* **Try it**: Reproduce the passage on planned UK asylum changes word for word, from "New Asylum measures" to "subject to consultation.".

* **Quoted passage**:
That thorough approach may be under threat as the Home Secretary says that to ‘ tackle the practice of making multiple and sequential (often last minute and unmeritorious) claims and appeals which frequently frustrate removal from the UK, we will introduce a 'one-stop' process to require all rights-based claims to be brought and considered together in a single assessment upfront.’ That may sound logical but in practice many asylum claims aren’t straightforward, and immigration solicitors will no doubt ask the question why Asylum seekers should be singled out for this approach when there is a degree of flexibility in amending claims or bringing fresh court proceedings in other types of claim, such as civil or corporate law or in other areas of immigration practice. Robust adherence to a new policy could potentially result in yet more Asylum litigation as Asylum seekers apply to judicially review the procedural fairness of a one stop appeal process.

New Asylum measures that will affect all Asylum seekers

In addition to new rules for the different types of Asylum seekers, there will be some planned changes to the Immigration rules that will affect all Asylum applicants, namely:

  • Changes to the test of whether a claimant has a well-founded fear of persecution so that claimants will have to prove ,on the balance of probabilities, their identity and that they are experiencing genuine fear of persecution. The Home Office will then consider if there is a reasonable likelihood that the claimant is likely to face persecution if they have to return to their country of origin. This proposal is subject to consultation.
  • There will also be a statutory definition of the meaning of persecution.
  • A National Age Assessment Board will provide processes and standards to determine Asylum seekers ages when an Asylum seeker says that they are under the age of eighteen. It is said that these age assessments will be ‘science based’.
  • Immigration officers, rather than social workers, will be given the authority to carry out reasonable initial assessments of age. The policy of considering an Asylum seeker as a child if they say they are under eighteen and look as if they are under the age of twenty-five may be reviewed and reduced from twenty-five to eighteen. In addition, the intention is to reduce the number of judicial review claims on age by creating a speedy appeal process where there are Asylum age claims in dispute.
  • When making an Asylum appeal or bringing an Asylum related judicial review the claimant and their immigration solicitorwill need to act in good faith at all times. Again, many may question why this is considered necessary and why such a requirement should be restricted to Asylum, Immigration or judicial review claims. Surely all solicitors ,and indeed all claimants, should act in good faith.
  • The potential for cost orders to be made in favour of the Home Office if a judicial review fails – placing the claimant or their advisor at increased cost risk if it is determined that a case was promoted that was deemed as bound to fail.

* **Records shown**:
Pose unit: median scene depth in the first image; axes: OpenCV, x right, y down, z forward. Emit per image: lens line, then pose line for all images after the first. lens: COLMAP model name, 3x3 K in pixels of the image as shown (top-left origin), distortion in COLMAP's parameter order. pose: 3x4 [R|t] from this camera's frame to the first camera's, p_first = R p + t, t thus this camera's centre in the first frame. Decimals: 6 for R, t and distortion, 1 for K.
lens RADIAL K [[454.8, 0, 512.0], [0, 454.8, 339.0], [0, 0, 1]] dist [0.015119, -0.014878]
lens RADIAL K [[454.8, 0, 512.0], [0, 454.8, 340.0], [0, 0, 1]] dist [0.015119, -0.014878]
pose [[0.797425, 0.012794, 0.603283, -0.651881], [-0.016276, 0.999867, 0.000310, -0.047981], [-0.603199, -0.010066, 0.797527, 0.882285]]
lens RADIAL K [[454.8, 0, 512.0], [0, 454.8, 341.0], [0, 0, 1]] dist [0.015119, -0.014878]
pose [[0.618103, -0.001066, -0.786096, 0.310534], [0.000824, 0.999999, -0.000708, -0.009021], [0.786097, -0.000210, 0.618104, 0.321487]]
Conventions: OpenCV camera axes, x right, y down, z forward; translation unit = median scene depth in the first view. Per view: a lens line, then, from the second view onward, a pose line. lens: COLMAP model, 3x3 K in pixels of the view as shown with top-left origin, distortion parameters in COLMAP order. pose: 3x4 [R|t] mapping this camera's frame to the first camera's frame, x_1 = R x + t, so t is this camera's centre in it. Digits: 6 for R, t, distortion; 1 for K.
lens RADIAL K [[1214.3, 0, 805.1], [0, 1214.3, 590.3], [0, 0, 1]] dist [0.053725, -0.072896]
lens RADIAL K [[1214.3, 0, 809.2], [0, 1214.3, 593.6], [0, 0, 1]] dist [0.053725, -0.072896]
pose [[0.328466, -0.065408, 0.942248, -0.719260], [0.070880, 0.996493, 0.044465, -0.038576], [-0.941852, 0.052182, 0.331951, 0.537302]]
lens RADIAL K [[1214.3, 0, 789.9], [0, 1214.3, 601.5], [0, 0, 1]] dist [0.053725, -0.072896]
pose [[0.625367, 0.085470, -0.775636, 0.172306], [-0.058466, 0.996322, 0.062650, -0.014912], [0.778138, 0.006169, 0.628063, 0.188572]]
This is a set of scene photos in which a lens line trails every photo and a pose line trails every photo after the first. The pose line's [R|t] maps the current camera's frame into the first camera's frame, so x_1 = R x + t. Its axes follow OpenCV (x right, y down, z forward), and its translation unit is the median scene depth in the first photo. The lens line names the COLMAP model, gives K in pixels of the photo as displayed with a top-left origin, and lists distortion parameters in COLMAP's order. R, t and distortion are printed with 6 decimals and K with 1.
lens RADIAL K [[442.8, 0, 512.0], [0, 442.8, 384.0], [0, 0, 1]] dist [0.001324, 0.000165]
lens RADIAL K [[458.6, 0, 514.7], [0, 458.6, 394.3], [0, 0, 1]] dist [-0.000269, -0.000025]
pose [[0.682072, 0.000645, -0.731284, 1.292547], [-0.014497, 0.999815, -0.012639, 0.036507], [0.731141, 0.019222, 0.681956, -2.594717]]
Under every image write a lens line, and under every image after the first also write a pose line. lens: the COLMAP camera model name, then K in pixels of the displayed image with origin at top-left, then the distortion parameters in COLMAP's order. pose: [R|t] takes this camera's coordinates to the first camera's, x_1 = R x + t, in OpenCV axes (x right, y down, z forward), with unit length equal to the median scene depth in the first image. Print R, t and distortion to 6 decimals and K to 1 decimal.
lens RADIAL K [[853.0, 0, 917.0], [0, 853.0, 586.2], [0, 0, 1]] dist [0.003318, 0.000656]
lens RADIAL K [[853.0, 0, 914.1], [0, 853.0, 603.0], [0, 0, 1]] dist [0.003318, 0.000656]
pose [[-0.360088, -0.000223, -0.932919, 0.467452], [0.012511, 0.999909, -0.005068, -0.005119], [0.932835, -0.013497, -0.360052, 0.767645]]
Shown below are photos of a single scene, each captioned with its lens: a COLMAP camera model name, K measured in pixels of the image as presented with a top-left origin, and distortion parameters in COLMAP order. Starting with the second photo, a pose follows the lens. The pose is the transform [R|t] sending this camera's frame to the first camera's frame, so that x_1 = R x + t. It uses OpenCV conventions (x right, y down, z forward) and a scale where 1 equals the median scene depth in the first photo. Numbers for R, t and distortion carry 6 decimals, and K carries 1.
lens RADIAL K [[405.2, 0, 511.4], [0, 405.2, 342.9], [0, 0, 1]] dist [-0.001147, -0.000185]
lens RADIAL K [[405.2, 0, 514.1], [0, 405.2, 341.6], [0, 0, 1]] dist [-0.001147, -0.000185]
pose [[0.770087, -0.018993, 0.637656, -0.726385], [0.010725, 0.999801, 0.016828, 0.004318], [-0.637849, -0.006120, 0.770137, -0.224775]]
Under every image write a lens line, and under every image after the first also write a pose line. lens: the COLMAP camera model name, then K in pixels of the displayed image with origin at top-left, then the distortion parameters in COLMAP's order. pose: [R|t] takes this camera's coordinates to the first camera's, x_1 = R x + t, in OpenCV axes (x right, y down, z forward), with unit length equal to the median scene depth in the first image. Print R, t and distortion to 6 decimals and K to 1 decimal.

* **Exercise solution**:
New Asylum measures that will affect all Asylum seekers

In addition to new rules for the different types of Asylum seekers, there will be some planned changes to the Immigration rules that will affect all Asylum applicants, namely:

  • Changes to the test of whether a claimant has a well-founded fear of persecution so that claimants will have to prove ,on the balance of probabilities, their identity and that they are experiencing genuine fear of persecution. The Home Office will then consider if there is a reasonable likelihood that the claimant is likely to face persecution if they have to return to their country of origin. This proposal is subject to consultation.